## Required task
Return every line of the data below without any change, but leave out the pictures.

Extracted data entries:
-------

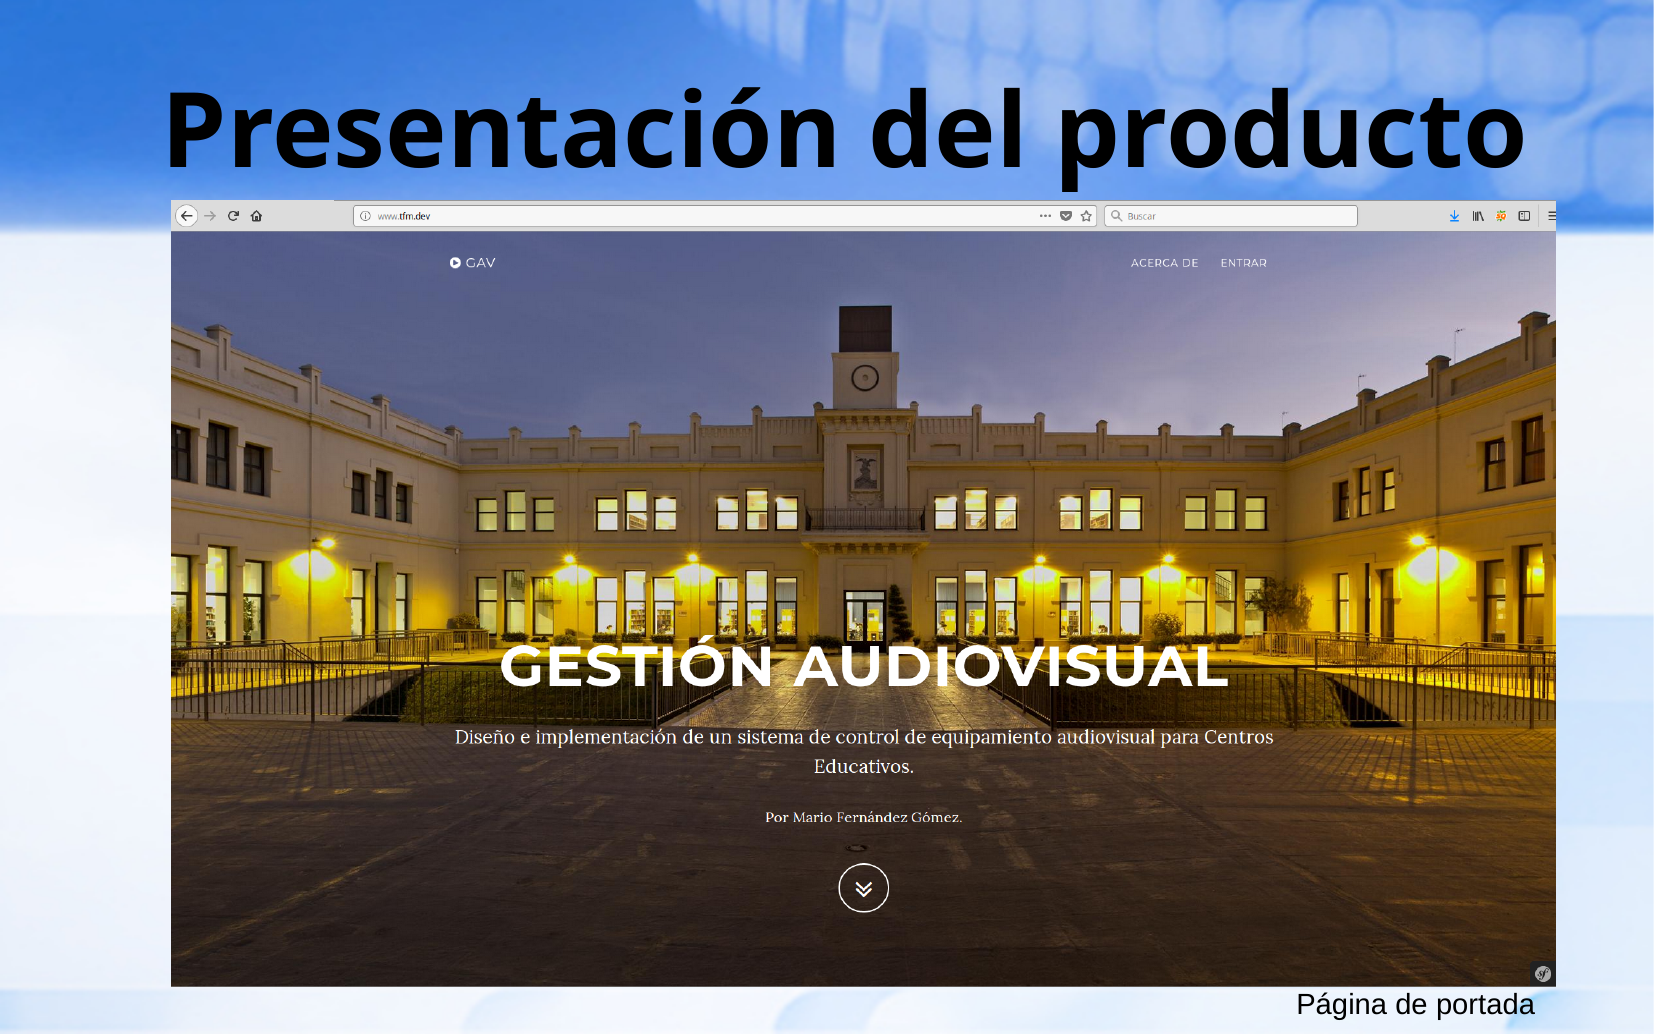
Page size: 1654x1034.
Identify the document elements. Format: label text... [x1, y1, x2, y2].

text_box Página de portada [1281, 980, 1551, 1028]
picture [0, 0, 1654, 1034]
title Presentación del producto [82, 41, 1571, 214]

-------

## Task result
Page size: 1654x1034.
Identify the document elements. Format: label text... [x1, y1, x2, y2].

text_box Página de portada [1281, 980, 1551, 1028]
picture [0, 0, 1654, 1034]
title Presentación del producto [82, 41, 1571, 214]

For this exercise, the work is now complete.